━━━ Material for this exercise ━━━
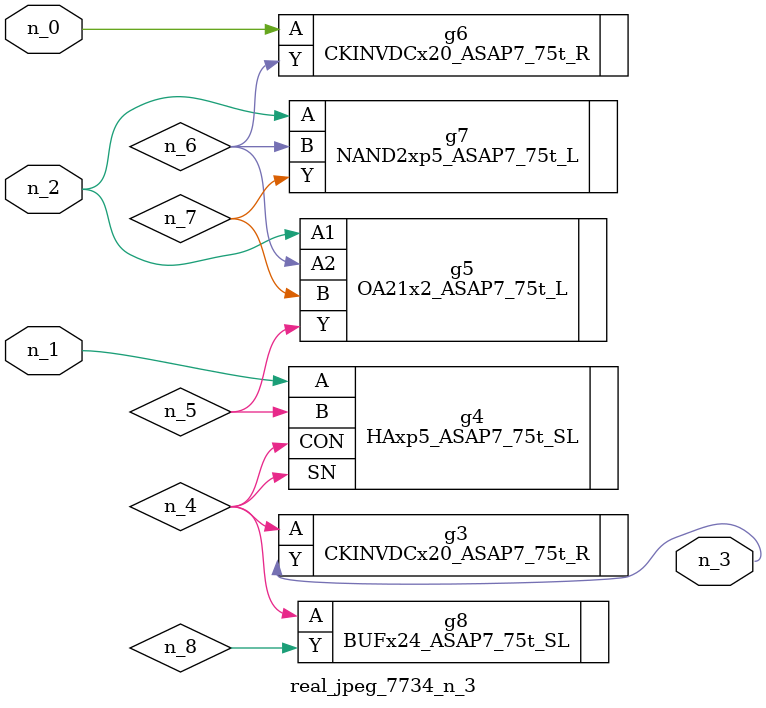
<source format=v>
module real_jpeg_7734_n_3 (n_1, n_0, n_2, n_3);

input n_1;
input n_0;
input n_2;

output n_3;

wire n_5;
wire n_4;
wire n_6;
wire n_7;

CKINVDCx20_ASAP7_75t_R g6 ( 
.A(n_0),
.Y(n_6)
);

HAxp5_ASAP7_75t_SL g4 ( 
.A(n_1),
.B(n_5),
.CON(n_4),
.SN(n_4)
);

OA21x2_ASAP7_75t_L g5 ( 
.A1(n_2),
.A2(n_6),
.B(n_7),
.Y(n_5)
);

NAND2xp5_ASAP7_75t_L g7 ( 
.A(n_2),
.B(n_6),
.Y(n_7)
);

CKINVDCx20_ASAP7_75t_R g3 ( 
.A(n_4),
.Y(n_3)
);

BUFx24_ASAP7_75t_SL g8 ( 
.A(n_4),
.Y(n_8)
);


endmodule
</source>
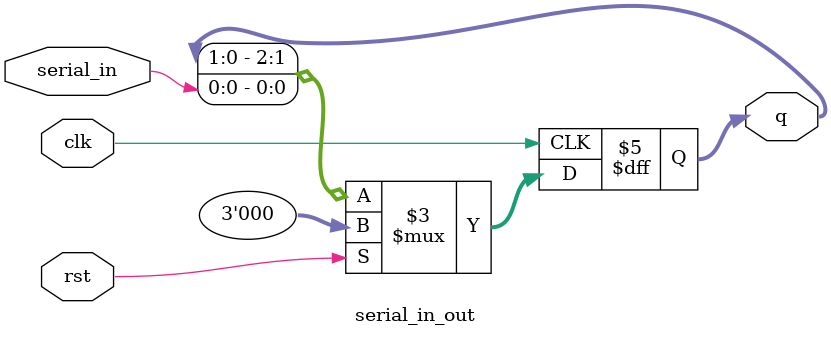
<source format=v>
module serial_in_out (
    input  wire clk,     
    input  wire rst,     
    input  wire serial_in, 
    output reg  [2:0] q   
);

always @(posedge clk) begin
    if (rst)
        q <= 3'b000;          
    else
        q <= {q[1:0], serial_in}; 
end

endmodule

</source>
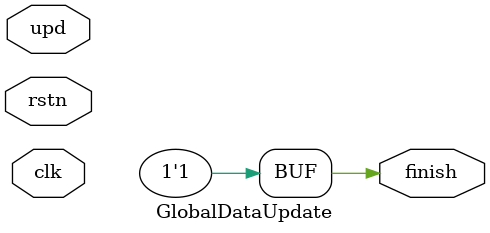
<source format=v>
module GlobalDataUpdate(
    input clk,
    input rstn,
    input upd,
    output finish
);
// 暂时没有任何作用。
assign finish = 1'b1;
endmodule
</source>
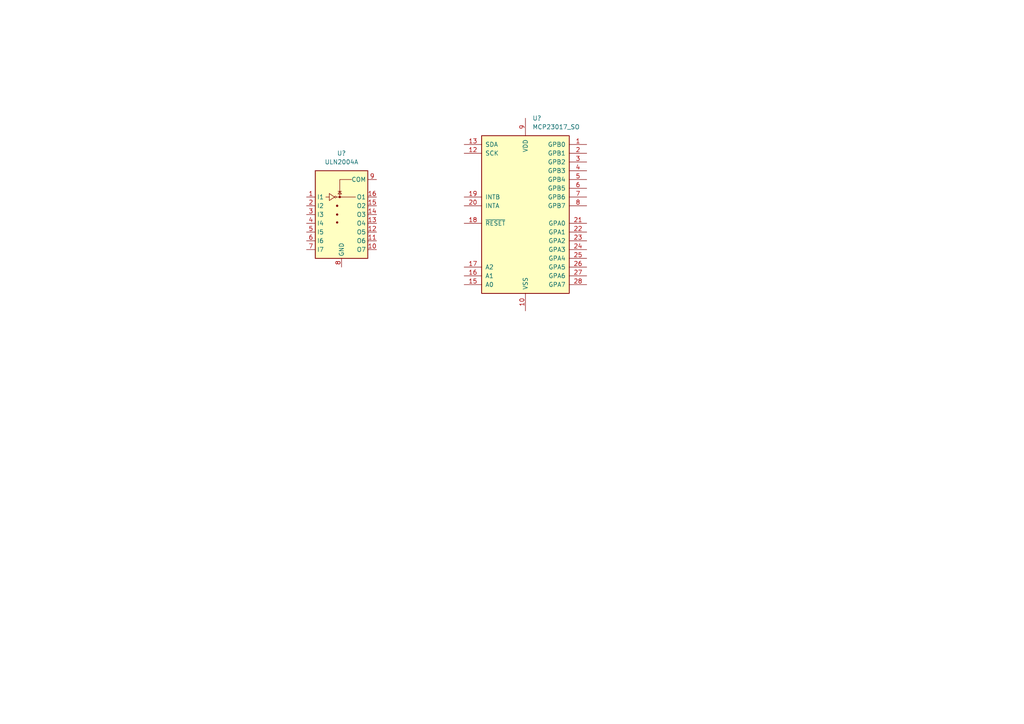
<source format=kicad_sch>
(kicad_sch (version 20211123) (generator eeschema)

  (uuid 55992e35-fe7b-468a-9b7a-1e4dc931b904)

  (paper "A4")

  (title_block
    (title "FabLock")
    (date "2022-09-19")
    (rev "v0.1")
    (company "RLKM UG (haftungsbeschränkt)")
  )

  


  (symbol (lib_id "Transistor_Array:ULN2004A") (at 99.06 62.23 0) (unit 1)
    (in_bom yes) (on_board yes) (fields_autoplaced)
    (uuid 0b7445ea-e103-4e5b-9a00-dd53e991655e)
    (property "Reference" "U?" (id 0) (at 99.06 44.45 0))
    (property "Value" "" (id 1) (at 99.06 46.99 0))
    (property "Footprint" "" (id 2) (at 100.33 76.2 0)
      (effects (font (size 1.27 1.27)) (justify left) hide)
    )
    (property "Datasheet" "http://www.ti.com/lit/ds/symlink/uln2003a.pdf" (id 3) (at 101.6 67.31 0)
      (effects (font (size 1.27 1.27)) hide)
    )
    (pin "1" (uuid b59c4726-b377-4e6b-88de-b9168b63598e))
    (pin "10" (uuid 9b5d8fad-a9d5-4261-94ae-888d349a7fb4))
    (pin "11" (uuid a2634fce-63a7-464e-949e-676604bb3aff))
    (pin "12" (uuid 251dee92-c362-41db-a1bd-8b45e6177357))
    (pin "13" (uuid f5a2439b-06cb-41f4-a35c-c0e90d1afb13))
    (pin "14" (uuid 076e6292-e03c-4264-8e1a-38fc388ff7ba))
    (pin "15" (uuid 0ccea004-159c-4140-b5bd-f9753bf6d9f0))
    (pin "16" (uuid 3e23ff80-976e-481f-b649-d3b6afc29a05))
    (pin "2" (uuid 4afbcab0-8772-4bb7-8c18-21fe06bf2973))
    (pin "3" (uuid 1f52d044-35a1-4971-a033-158db0c09f89))
    (pin "4" (uuid 2cd4200f-d3e2-47d7-9e04-6340e4870ffc))
    (pin "5" (uuid 696fc689-c13d-4a9e-abe6-d97c1df0b026))
    (pin "6" (uuid 44ceed4d-02f1-4589-87bb-12242eec59cf))
    (pin "7" (uuid fd359357-19b0-4f4e-8f3e-cbd63c2c758b))
    (pin "8" (uuid 058f45a1-dd8e-4168-b397-fb3e1bc2348f))
    (pin "9" (uuid 60e57f7a-b7c2-462d-8ea4-3cfe65fa213f))
  )

  (symbol (lib_id "Interface_Expansion:MCP23017_SO") (at 152.4 62.23 0) (unit 1)
    (in_bom yes) (on_board yes) (fields_autoplaced)
    (uuid 56fc849c-b296-4403-9bb4-03c6bcf87048)
    (property "Reference" "U?" (id 0) (at 154.4194 34.29 0)
      (effects (font (size 1.27 1.27)) (justify left))
    )
    (property "Value" "" (id 1) (at 154.4194 36.83 0)
      (effects (font (size 1.27 1.27)) (justify left))
    )
    (property "Footprint" "" (id 2) (at 157.48 87.63 0)
      (effects (font (size 1.27 1.27)) (justify left) hide)
    )
    (property "Datasheet" "http://ww1.microchip.com/downloads/en/DeviceDoc/20001952C.pdf" (id 3) (at 157.48 90.17 0)
      (effects (font (size 1.27 1.27)) (justify left) hide)
    )
    (pin "1" (uuid 64165021-903e-4c98-8b4e-c2affe1d5d80))
    (pin "10" (uuid 9ce4b7f0-c207-4d42-bf5a-92740e8ee18b))
    (pin "11" (uuid 07ac831c-fcc7-4f73-a1e7-c50f81a964a0))
    (pin "12" (uuid e246b4c6-330f-4c5e-b9dd-b100eb27bc9f))
    (pin "13" (uuid 9efa549b-079b-4747-bbda-5d5b1defcab0))
    (pin "14" (uuid add90365-59e6-451f-89f8-8665d94a32ba))
    (pin "15" (uuid 56835a6b-d255-4c83-9acc-b8d3949119e6))
    (pin "16" (uuid b4f3deb9-ff7a-4ab8-aa63-bde787a78d58))
    (pin "17" (uuid 644d5ac8-9c43-456e-ab0c-b053f9bc520a))
    (pin "18" (uuid 86d09f33-14ae-4f74-a6af-aea72179a890))
    (pin "19" (uuid 256be11b-c4ef-4bf9-938a-cee2fdf981c8))
    (pin "2" (uuid 47d45996-5914-498d-9155-02c861625a77))
    (pin "20" (uuid a1c9bc98-3d1a-4cf6-9b8d-ab2ca2f32910))
    (pin "21" (uuid b0299914-5178-40c4-9716-29d440fcbc3d))
    (pin "22" (uuid 09e04927-dfea-4dda-908e-bd0fc3f3fc1f))
    (pin "23" (uuid 43990297-22a0-4f30-9cdc-2e77b673b5a9))
    (pin "24" (uuid 99be5d76-300e-4f20-a443-cae8947edfd5))
    (pin "25" (uuid 04f0d028-c817-480c-944a-42cbfccafa9e))
    (pin "26" (uuid b31f38ac-b940-4846-9b48-43ebbd4f4b50))
    (pin "27" (uuid 80d5ce8f-7b4b-4b27-8849-8e3320f8b7bb))
    (pin "28" (uuid 01b34e41-af93-4e1d-928b-489fa2be9377))
    (pin "3" (uuid 396a4260-a2a2-4915-8e46-e45b012de968))
    (pin "4" (uuid b8a55507-a42b-46fa-a8a9-72c49d93e96c))
    (pin "5" (uuid eb31c53c-9f60-4217-aa46-79aa78f31786))
    (pin "6" (uuid a0139dbf-800f-4b31-affb-7aba7e231628))
    (pin "7" (uuid d32575d0-9ea4-47af-9110-76bd238916d6))
    (pin "8" (uuid c610ffa4-59c6-4bf2-8434-5819d53174ea))
    (pin "9" (uuid 4097d8ff-d5fe-4916-b054-086b1f2834f9))
  )

  (sheet_instances
    (path "/" (page "1"))
  )

  (symbol_instances
    (path "/0b7445ea-e103-4e5b-9a00-dd53e991655e"
      (reference "U?") (unit 1) (value "ULN2004A") (footprint "Package_SO:SOIC-16_3.9x9.9mm_P1.27mm")
    )
    (path "/56fc849c-b296-4403-9bb4-03c6bcf87048"
      (reference "U?") (unit 1) (value "MCP23017_SO") (footprint "Package_SO:SOIC-28W_7.5x17.9mm_P1.27mm")
    )
  )
)

</source>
━━━
**Exercise details**
Give the count, and only the count, of lines in these records that hold the string "SOIC".

**Result of the exercise**
2